Parkland is Committed to Maximizing Shareholder Value
Parkland’s Board always remains open to exploring opportunities that would deliver maximum value for all shareholders. The Board has endeavoured to engage in constructive dialogue with Simpson through personal meetings, calls, and correspondence, all grounded in the principles of fiduciary responsibility, proper governance, and acting in the best interests of all shareholders.
About Parkland Corporation
Parkland is an international fuel distributor, marketer, and convenience retailer with operations in 26 countries across the Americas. We serve over one million customers each day. Our retail network meets the fuel and convenience needs of everyday consumers. Our commercial operations provide businesses with industrial fuels so that they can better serve their customers. In addition to meeting our customers’ needs for essential fuels, we provide a range of choices to help them lower their environmental impact. These include renewable fuels sourcing, manufacturing, and blending, carbon and renewables trading, solar power, and ultra-fast EV charging. With approximately 4,000 retail and commercial locations across Canada, the United States, and the Caribbean region, we have developed supply, distribution, and trading capabilities to accelerate growth and business performance.

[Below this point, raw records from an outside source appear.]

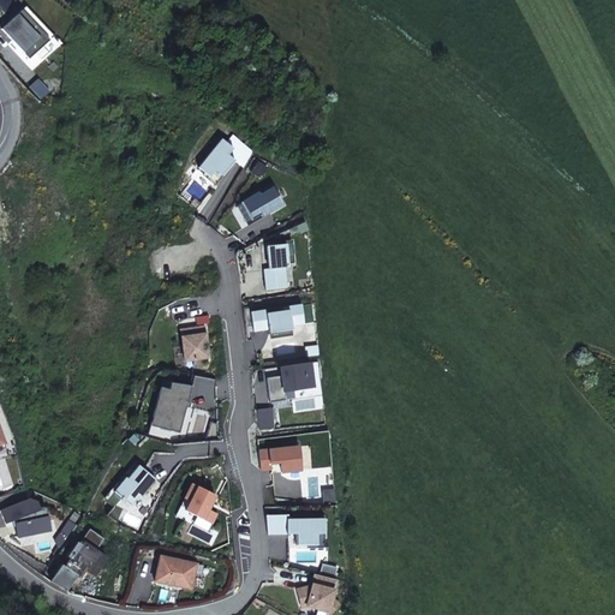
[(24,6),(19,10),(47,40),(52,35),(24,6)]
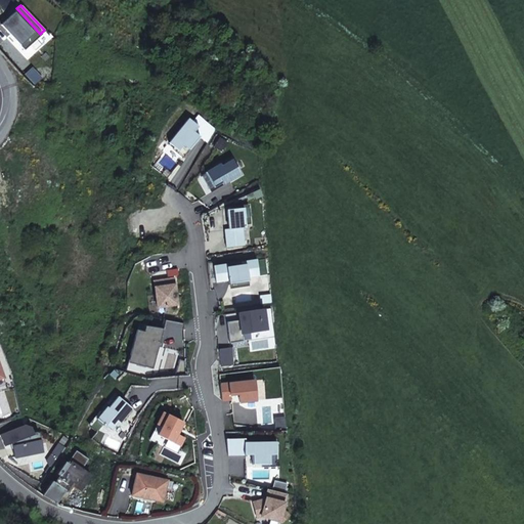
[(0,24),(0,25),(24,49),(40,34),(16,8),(0,24)]
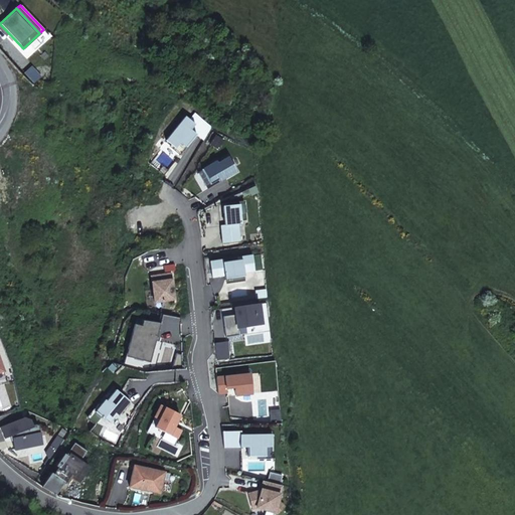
[(178,121),(160,145),(169,152),(174,146),(180,151),(189,139),(183,134),(187,129),(178,121)]
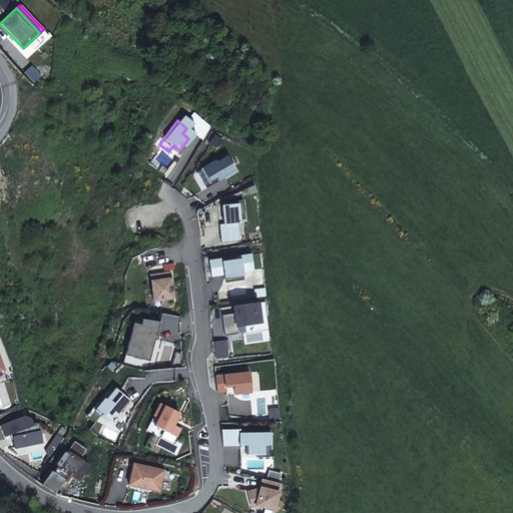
[(208,162),(194,171),(203,186),(217,177),(218,180),(229,173),(220,158),(209,164),(208,162)]
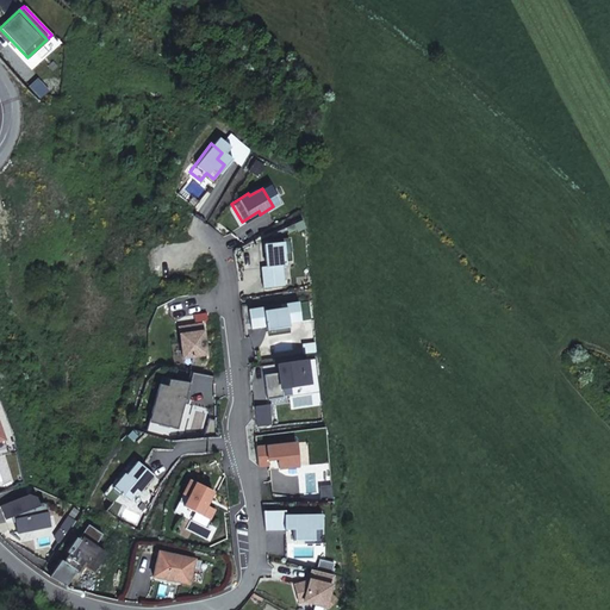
[(254,269),(256,290),(278,287),(275,267),(278,267),(275,244),(255,247),(259,268),(254,269)]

Our strategy is focused on two pillars: our Customer Advantage and our Supply Advantage. Through our Customer Advantage, we aim to be the first choice of our customers, cultivating their loyalty through proprietary brands, differentiated offers, our extensive network, competitive pricing, reliable service, and our compelling loyalty program. Our Supply Advantage is based on achieving the lowest cost to serve among independent fuel marketers and distributors in the hard-to-serve markets in which we operate, through our well-positioned assets, significant scale, and deep supply and logistics capabilities. Our business is underpinned by our people and our values of safety, integrity, community, and respect, which are deeply embedded across our organization.